#### [WORK ORDER]
Without including any image, repeat every record exactly.

====== INPUT DATA ======

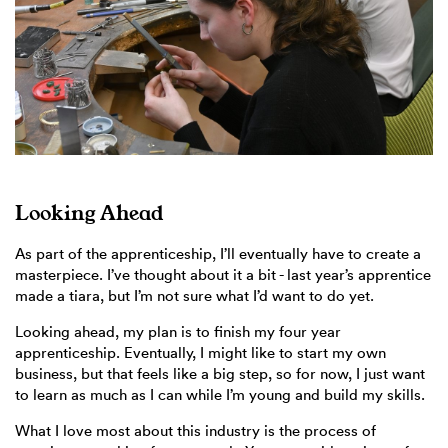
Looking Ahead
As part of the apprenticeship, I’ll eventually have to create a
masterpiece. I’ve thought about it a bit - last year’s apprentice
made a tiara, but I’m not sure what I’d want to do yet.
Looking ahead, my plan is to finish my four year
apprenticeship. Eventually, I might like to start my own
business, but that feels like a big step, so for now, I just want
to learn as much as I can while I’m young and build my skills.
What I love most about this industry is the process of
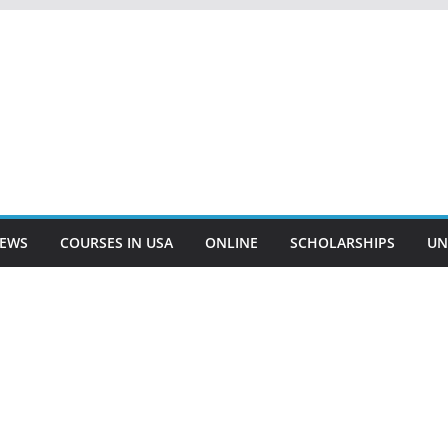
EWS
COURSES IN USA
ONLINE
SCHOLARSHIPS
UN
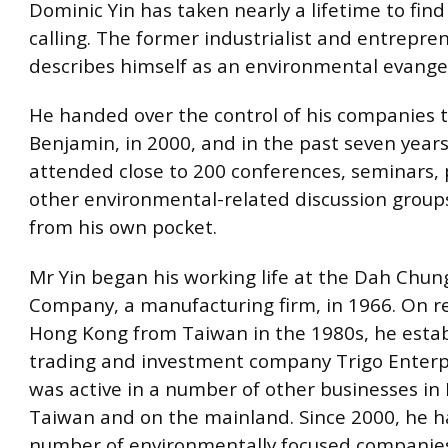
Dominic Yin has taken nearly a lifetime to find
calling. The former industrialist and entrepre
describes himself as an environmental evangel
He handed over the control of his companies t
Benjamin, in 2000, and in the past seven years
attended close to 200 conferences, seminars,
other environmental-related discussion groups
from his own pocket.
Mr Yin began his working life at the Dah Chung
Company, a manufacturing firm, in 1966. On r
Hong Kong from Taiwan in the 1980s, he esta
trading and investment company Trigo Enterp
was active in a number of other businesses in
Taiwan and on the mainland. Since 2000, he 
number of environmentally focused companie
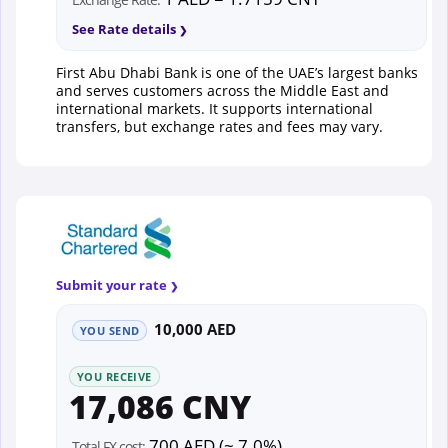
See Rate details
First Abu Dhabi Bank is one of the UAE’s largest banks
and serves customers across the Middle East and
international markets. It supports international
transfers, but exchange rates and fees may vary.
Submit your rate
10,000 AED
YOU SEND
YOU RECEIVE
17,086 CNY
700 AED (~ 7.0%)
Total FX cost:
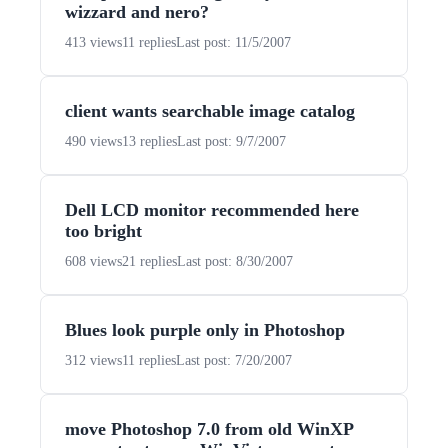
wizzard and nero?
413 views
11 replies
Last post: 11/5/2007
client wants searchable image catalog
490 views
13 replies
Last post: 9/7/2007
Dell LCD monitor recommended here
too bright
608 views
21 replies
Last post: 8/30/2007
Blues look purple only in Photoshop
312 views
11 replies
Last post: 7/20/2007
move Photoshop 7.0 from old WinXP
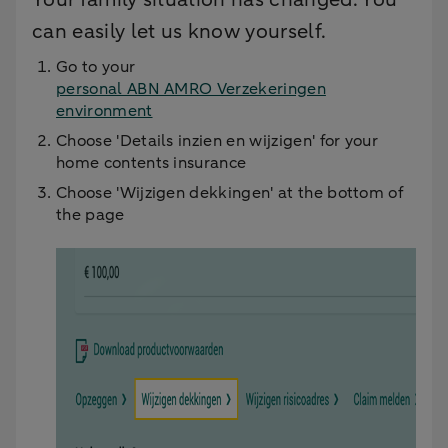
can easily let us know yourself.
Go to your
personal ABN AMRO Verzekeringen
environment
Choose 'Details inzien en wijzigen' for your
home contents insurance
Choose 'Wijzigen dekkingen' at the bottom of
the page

======

#### [RESULT]
Looking Ahead
As part of the apprenticeship, I’ll eventually have to create a
masterpiece. I’ve thought about it a bit - last year’s apprentice
made a tiara, but I’m not sure what I’d want to do yet.
Looking ahead, my plan is to finish my four year
apprenticeship. Eventually, I might like to start my own
business, but that feels like a big step, so for now, I just want
to learn as much as I can while I’m young and build my skills.
What I love most about this industry is the process of
EWS
COURSES IN USA
ONLINE
SCHOLARSHIPS
UN
Dominic Yin has taken nearly a lifetime to find
calling. The former industrialist and entrepre
describes himself as an environmental evangel
He handed over the control of his companies t
Benjamin, in 2000, and in the past seven years
attended close to 200 conferences, seminars,
other environmental-related discussion groups
from his own pocket.
Mr Yin began his working life at the Dah Chung
Company, a manufacturing firm, in 1966. On r
Hong Kong from Taiwan in the 1980s, he esta
trading and investment company Trigo Enterp
was active in a number of other businesses in
Taiwan and on the mainland. Since 2000, he 
number of environmentally focused companie
See Rate details
First Abu Dhabi Bank is one of the UAE’s largest banks
and serves customers across the Middle East and
international markets. It supports international
transfers, but exchange rates and fees may vary.
Submit your rate
10,000 AED
YOU SEND
YOU RECEIVE
17,086 CNY
700 AED (~ 7.0%)
Total FX cost:
wizzard and nero?
413 views
11 replies
Last post: 11/5/2007
client wants searchable image catalog
490 views
13 replies
Last post: 9/7/2007
Dell LCD monitor recommended here
too bright
608 views
21 replies
Last post: 8/30/2007
Blues look purple only in Photoshop
312 views
11 replies
Last post: 7/20/2007
move Photoshop 7.0 from old WinXP
can easily let us know yourself.
Go to your
personal ABN AMRO Verzekeringen
environment
Choose 'Details inzien en wijzigen' for your
home contents insurance
Choose 'Wijzigen dekkingen' at the bottom of
the page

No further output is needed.